>> START TASK MATERIAL
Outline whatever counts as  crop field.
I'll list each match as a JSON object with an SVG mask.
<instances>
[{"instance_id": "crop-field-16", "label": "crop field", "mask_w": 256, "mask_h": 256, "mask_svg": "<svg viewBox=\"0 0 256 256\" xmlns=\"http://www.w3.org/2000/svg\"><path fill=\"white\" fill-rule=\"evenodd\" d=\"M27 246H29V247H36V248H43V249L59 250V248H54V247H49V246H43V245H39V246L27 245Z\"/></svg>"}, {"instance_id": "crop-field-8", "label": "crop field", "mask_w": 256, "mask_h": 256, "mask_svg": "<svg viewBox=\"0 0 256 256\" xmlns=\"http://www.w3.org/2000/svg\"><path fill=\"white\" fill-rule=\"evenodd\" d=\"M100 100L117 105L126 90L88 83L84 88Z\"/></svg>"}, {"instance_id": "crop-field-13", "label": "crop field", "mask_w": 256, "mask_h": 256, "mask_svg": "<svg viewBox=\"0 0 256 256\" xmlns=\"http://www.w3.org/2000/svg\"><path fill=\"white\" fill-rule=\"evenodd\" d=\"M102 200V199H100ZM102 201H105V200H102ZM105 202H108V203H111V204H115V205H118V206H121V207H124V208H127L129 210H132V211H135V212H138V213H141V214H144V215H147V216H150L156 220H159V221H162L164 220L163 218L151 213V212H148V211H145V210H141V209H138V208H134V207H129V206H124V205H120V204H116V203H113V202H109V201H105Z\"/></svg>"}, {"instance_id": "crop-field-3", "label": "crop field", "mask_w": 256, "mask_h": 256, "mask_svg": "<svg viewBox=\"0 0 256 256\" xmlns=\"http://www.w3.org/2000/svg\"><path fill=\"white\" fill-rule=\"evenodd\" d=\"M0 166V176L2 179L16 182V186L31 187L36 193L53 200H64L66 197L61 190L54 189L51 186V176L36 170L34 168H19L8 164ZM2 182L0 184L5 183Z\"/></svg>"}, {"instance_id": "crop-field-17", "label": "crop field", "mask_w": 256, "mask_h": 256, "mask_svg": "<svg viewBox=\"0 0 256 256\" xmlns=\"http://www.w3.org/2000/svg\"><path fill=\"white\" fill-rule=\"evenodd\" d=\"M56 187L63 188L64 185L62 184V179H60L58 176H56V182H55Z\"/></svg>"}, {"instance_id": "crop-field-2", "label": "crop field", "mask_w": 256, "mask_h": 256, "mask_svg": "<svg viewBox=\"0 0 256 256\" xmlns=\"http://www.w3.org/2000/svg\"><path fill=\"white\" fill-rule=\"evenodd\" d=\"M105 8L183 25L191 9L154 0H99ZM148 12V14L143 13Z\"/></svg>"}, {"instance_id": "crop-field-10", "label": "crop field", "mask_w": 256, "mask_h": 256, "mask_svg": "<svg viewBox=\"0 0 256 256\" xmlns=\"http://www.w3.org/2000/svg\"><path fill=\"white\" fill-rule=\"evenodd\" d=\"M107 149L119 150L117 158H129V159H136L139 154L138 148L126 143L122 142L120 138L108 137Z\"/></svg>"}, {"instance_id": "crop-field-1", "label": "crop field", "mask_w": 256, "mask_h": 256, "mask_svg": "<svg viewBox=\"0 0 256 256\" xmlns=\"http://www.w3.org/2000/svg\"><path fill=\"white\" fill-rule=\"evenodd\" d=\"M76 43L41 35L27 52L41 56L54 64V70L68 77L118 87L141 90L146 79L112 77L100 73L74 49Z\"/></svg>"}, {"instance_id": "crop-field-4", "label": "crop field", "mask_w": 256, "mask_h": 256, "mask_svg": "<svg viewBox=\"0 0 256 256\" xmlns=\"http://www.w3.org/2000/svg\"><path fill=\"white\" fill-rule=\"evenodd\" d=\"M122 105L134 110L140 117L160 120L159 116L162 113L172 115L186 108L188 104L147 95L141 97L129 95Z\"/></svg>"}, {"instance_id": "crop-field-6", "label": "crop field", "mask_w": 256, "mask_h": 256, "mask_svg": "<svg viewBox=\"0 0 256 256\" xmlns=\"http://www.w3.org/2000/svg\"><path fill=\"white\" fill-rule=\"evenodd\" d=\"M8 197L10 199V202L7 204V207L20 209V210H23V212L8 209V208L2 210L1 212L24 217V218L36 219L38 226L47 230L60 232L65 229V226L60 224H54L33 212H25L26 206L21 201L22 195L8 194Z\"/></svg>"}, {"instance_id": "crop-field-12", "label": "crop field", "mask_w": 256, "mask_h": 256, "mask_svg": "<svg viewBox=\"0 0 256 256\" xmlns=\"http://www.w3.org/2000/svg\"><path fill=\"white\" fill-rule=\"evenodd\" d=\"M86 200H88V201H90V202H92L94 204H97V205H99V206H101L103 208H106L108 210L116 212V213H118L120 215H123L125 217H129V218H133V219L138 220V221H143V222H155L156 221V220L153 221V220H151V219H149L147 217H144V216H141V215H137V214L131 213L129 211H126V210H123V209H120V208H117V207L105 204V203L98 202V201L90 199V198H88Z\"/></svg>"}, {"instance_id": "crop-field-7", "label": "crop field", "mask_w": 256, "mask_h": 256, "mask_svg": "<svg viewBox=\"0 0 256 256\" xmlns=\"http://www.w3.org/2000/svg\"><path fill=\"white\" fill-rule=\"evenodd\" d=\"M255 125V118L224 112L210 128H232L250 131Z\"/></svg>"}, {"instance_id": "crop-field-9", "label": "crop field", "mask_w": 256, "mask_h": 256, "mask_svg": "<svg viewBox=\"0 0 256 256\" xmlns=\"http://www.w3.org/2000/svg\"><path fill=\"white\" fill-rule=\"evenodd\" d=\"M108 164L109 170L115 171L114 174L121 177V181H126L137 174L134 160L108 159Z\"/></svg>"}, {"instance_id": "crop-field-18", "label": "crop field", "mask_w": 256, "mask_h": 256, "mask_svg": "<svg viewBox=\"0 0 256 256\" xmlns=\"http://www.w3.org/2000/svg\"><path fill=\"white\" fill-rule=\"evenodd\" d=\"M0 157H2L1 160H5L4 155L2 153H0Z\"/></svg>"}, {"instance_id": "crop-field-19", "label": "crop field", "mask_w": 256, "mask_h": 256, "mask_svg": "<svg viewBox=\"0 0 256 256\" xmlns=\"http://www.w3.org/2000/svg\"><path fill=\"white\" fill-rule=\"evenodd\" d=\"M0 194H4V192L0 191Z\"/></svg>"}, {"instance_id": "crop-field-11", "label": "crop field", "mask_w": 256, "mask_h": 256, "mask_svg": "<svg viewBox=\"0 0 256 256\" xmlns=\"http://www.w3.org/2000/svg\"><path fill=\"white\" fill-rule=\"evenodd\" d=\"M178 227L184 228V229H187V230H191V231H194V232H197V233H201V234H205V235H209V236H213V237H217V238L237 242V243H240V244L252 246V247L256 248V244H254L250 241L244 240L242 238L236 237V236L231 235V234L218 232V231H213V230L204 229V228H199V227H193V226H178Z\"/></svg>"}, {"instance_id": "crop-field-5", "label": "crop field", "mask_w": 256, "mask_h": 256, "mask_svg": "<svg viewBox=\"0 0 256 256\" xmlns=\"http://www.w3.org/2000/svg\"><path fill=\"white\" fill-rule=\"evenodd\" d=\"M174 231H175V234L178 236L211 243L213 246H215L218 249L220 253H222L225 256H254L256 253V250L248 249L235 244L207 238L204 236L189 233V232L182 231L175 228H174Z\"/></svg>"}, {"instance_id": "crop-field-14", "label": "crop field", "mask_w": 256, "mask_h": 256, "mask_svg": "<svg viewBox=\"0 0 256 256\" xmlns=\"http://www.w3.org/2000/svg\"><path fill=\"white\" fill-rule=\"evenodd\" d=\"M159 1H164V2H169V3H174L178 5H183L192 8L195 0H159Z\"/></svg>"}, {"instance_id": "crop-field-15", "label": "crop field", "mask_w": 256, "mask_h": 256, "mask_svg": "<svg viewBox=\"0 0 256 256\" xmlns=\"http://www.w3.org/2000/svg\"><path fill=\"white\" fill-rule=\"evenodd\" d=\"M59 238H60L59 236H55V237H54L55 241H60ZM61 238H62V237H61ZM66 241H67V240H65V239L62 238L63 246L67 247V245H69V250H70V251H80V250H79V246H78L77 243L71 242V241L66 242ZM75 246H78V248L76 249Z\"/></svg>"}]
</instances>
>> END TASK MATERIAL
GOAL OF THE EXERCISE: Update the entries starting at the very beginning and ending at the line that contains "<instances>", replacing "SVG mask" with "SVG path" and leaving everything else the same.

RESULT FOR THIS EXERCISE:
Outline whatever counts as  crop field.
I'll list each match as a JSON object with an SVG path.
<instances>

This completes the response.